Cultural differences also influence patients’ acceptance of recommended therapies. An innovative 2009 study evaluated treatment preferences of 136 RA patients (67 African American, 69 white) from two geographically distant medical centers. The study utilized a computerized, iterative, decision-making model known as conjoint analysis. The program presented treatment options in terms of specific risks and benefits, Mathematical concepts such as percent risks were visually represented in an easily comprehensible manner. Aggressive therapy was portrayed using a description of the risks, benefits, and methods of administration of biologic DMARDs, but without medication names to avoid confounding by brand recognition. African American patients were strikingly less likely to favor aggressive therapy. Fifty-one percent of white patients preferred aggressive therapy, compared with only 16% of African Americans. Married patients and more highly educated patients were also more likely to prefer aggressive therapy. Age, disease duration, and functional status had no significant effect on treatment preference. After controlling for all other covariates using logistic regression, race remained the single strongest predictor of treatment preference. Among individuals without a college education, 32% of whites and only 3% of African American patients preferred aggressive treatment [25•]. African Americans were far more risk averse than whites.

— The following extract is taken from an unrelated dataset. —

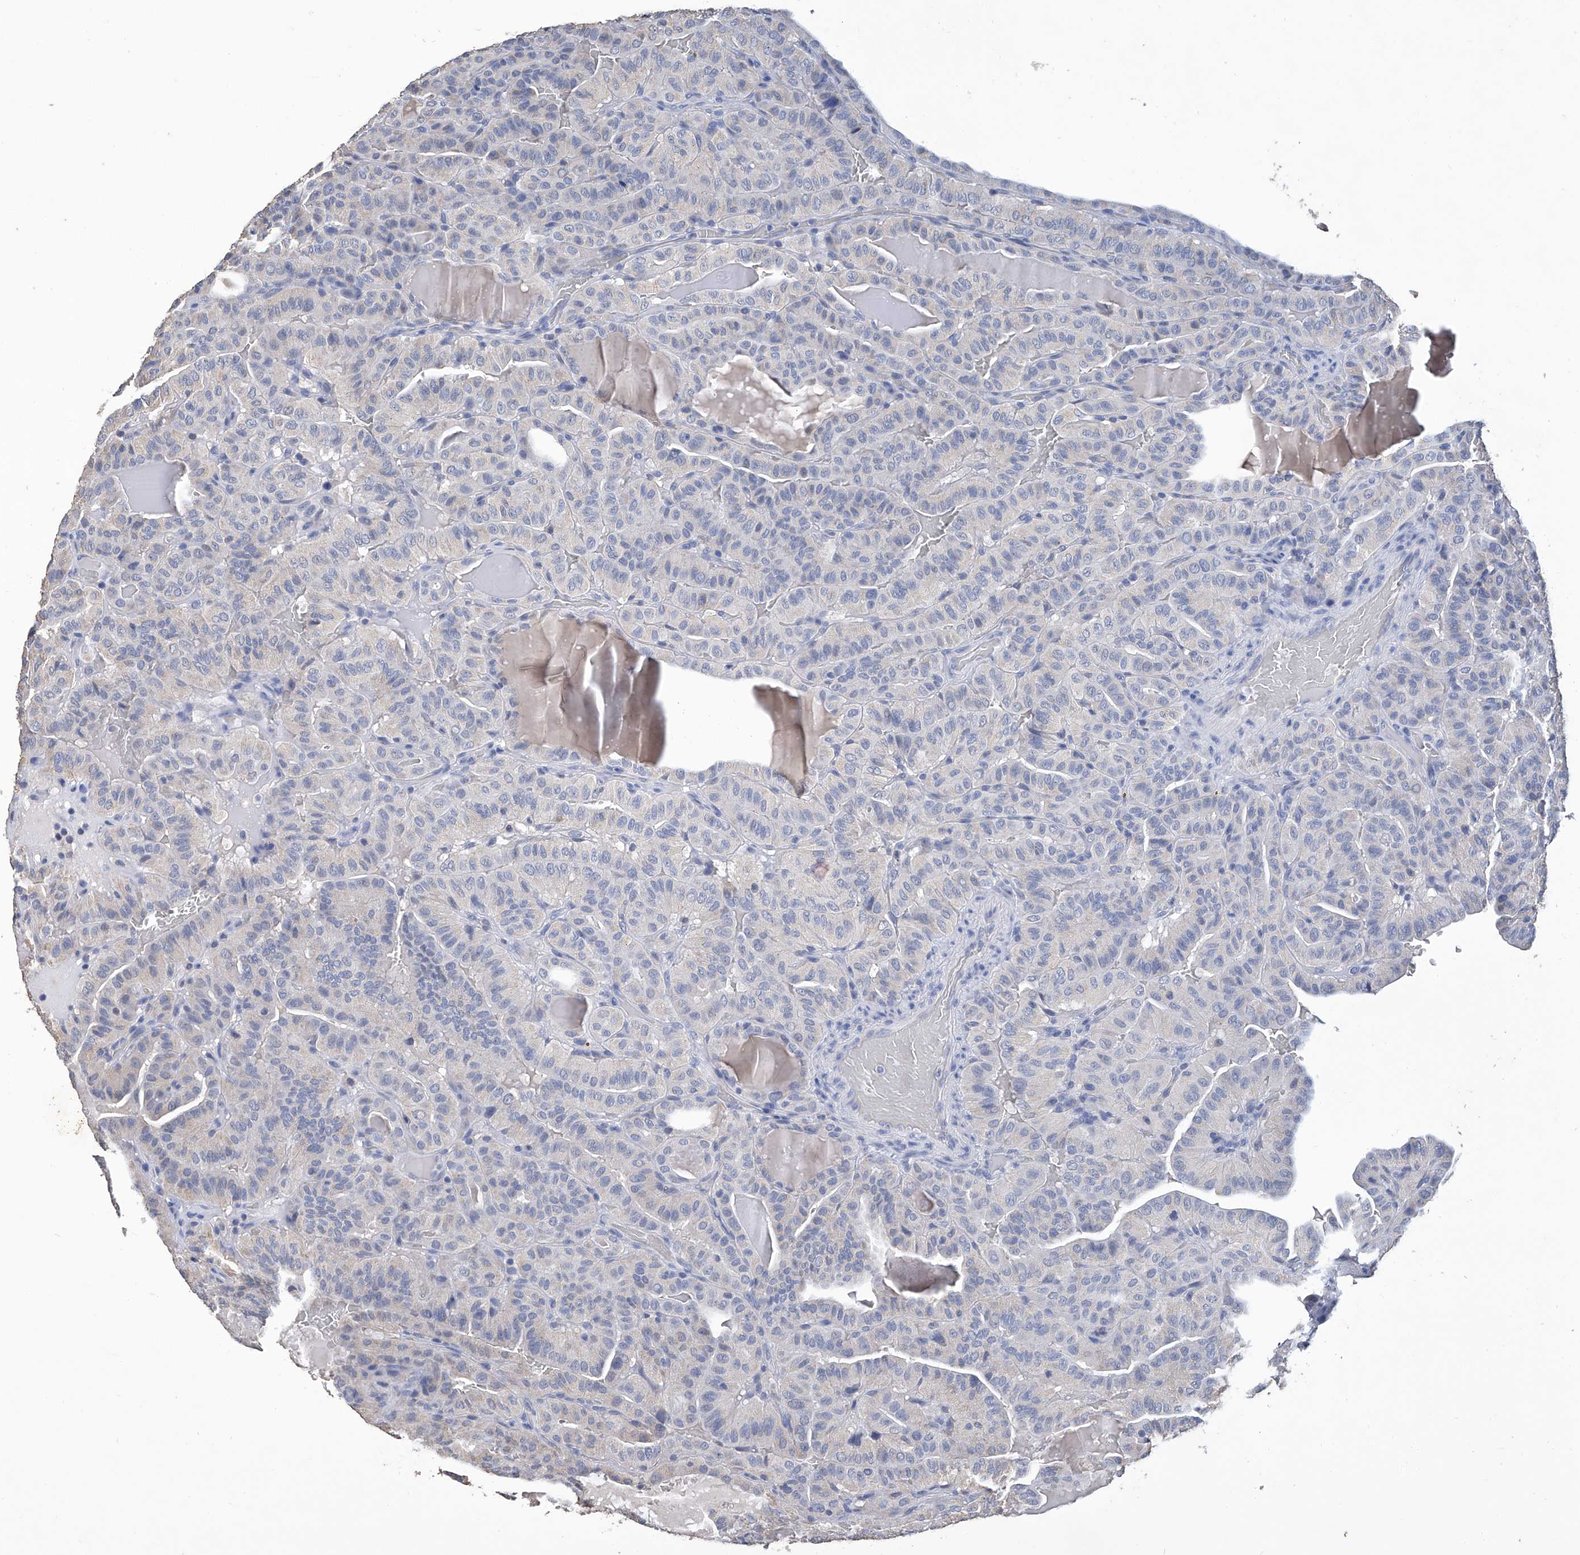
{"staining": {"intensity": "negative", "quantity": "none", "location": "none"}, "tissue": "thyroid cancer", "cell_type": "Tumor cells", "image_type": "cancer", "snomed": [{"axis": "morphology", "description": "Papillary adenocarcinoma, NOS"}, {"axis": "topography", "description": "Thyroid gland"}], "caption": "Tumor cells are negative for brown protein staining in thyroid cancer.", "gene": "GPT", "patient": {"sex": "male", "age": 77}}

White participants were most influenced by likelihood of disease remission or progression, whereas African Americans were most influenced by the theoretical risk of cancer [26]. Patient treatment preferences likely have a strong effect on patient adherence to medication regimens, thereby contributing to health care disparities. These findings suggest that providers’ sensitivity to patients’ culturally mediated assessment of risk may be helpful in the clinical setting, although this has not been tested empirically.

Conclusions

For pediatric rheumatologists to most effectively treat children with JIA living in large urban areas, it is not enough to prescribe the right medication for the child’s condition. To optimize therapeutic outcomes, the practitioner must have an understanding of cultural, economic, and social forces that act to enable or prevent ready access to care, and are major determinants of a parent’s willingness to adhere to recommended treatment plans. A multidisciplinary approach involving the services of social workers, therapists, translators/interpreters, and others may yield the most success. Physician communication styles appear to be key as well, especially with regard to improving patient trust in physicians. We must hope that future research will further clarify modifiable factors that can promote improved access to care and better patient–physician relationships, thereby optimizing outcomes for children with JIA.